Johnson & Johnson has suspended sales worldwide of the power morcellator, a device used in uterine fibroid surgery, amid concerns over its potential to spread undetected cancer beyond the uterus.
The company is suspending the sale of these devices until their role in fibroid treatment is better understood and redefined by the medical community, Reuters reports. The action comes after the Food and Drug Administration (FDA) issued an advisory discouraging doctors from using laparoscopic power morcellators to remove fibroids because of a risk of spreading an often-hidden cancer. In a letter to customers, J&J wrote, “Ethicon morcellation devices have always included cautions in their instructions for use about the potential spread of malignant tissue.” Ethicon is the division that makes morcellators.
The power morcellation procedure involves cutting tissue into pieces that can be removed through the tiny incisions made during minimally invasive surgery, The New York Times reports. But FDA data indicates that approximately one in every 350 women with fibroids could have a uterine sarcoma and slicing up the cancerous tissue before removal could allow cancer to spread in the patient’s abdomen, reducing the patient’s long-term survival rate, according to Law360. The Times explains that surgeons are taught to remove cancers or potentially cancerous tissue whole to avoid spreading the disease.

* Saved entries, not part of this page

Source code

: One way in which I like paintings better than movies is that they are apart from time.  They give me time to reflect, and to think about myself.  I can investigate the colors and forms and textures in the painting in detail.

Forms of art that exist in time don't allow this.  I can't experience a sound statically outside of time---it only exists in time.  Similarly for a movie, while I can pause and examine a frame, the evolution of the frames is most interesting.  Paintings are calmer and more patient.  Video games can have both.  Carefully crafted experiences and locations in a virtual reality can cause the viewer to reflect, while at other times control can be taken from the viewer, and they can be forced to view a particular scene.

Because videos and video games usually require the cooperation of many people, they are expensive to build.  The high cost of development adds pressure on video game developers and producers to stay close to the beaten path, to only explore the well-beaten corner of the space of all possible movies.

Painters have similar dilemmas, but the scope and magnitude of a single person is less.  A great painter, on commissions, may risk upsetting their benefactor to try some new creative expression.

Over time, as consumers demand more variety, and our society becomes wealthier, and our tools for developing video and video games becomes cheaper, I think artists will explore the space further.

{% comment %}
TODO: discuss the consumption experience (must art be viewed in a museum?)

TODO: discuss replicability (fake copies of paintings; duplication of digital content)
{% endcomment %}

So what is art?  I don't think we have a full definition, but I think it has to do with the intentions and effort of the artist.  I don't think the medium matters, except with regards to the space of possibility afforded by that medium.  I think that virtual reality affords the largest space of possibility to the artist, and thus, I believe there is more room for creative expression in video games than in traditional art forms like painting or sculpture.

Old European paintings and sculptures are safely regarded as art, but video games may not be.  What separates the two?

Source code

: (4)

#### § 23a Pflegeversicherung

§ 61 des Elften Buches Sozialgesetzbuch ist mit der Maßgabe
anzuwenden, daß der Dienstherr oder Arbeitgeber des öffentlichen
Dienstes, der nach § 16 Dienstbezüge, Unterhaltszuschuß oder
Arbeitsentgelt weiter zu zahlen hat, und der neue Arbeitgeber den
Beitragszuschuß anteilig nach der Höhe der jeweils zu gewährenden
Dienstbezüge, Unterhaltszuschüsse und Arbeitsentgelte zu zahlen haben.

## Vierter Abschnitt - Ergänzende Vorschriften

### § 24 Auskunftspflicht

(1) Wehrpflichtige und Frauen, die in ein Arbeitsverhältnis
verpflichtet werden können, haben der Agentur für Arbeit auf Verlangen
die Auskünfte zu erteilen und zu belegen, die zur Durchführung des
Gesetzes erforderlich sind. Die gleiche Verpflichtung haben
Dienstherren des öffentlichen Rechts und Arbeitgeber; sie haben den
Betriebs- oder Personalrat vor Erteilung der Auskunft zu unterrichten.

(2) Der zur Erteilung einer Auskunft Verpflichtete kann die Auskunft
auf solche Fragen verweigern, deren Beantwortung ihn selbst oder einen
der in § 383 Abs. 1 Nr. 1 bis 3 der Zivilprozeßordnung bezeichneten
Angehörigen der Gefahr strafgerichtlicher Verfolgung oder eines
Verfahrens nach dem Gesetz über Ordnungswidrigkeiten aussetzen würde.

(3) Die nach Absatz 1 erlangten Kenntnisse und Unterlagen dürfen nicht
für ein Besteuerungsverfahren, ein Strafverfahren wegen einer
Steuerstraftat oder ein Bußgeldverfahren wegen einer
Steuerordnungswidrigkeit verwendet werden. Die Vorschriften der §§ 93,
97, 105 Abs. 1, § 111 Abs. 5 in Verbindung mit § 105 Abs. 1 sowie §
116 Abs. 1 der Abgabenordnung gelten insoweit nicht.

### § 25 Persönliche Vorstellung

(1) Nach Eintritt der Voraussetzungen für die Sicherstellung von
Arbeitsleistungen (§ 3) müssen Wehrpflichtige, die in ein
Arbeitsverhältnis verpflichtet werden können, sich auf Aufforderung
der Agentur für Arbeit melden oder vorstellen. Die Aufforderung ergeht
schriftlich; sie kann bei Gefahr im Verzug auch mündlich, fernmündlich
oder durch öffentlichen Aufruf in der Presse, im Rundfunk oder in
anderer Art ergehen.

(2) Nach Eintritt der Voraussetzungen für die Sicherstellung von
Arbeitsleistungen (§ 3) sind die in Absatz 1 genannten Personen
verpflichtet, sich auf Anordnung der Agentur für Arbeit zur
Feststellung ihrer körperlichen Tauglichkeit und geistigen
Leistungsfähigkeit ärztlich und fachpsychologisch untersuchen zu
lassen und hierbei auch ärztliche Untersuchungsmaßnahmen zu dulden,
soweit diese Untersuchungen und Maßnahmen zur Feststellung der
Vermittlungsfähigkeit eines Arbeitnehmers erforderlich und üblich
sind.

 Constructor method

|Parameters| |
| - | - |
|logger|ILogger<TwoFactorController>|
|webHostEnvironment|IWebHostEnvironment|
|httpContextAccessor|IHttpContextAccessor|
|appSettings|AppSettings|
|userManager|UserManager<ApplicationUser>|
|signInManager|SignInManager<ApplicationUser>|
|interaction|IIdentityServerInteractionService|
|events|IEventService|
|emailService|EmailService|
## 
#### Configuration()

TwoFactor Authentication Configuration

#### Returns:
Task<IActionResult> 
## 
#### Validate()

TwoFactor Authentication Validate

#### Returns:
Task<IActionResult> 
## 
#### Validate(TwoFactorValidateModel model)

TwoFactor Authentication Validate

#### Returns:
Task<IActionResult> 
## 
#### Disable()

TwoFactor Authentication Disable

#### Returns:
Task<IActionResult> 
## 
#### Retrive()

Dr. William Maisel, deputy director for science and chief scientist at the FDA’s Center for Devices and Radiological Health, said there is “no reliable way to determine if a uterine fibroid is cancerous prior to removal,” and therefore the FDA “is discouraging the use of laparoscopic power morcellation,” according to Law360
Though the FDA did not remove power morcellators from the market, it urged doctors to consider other treatment methods for symptomatic fibroids. Power morcellation may still be the best treatment option for some patients, after careful risk evaluation with their doctors.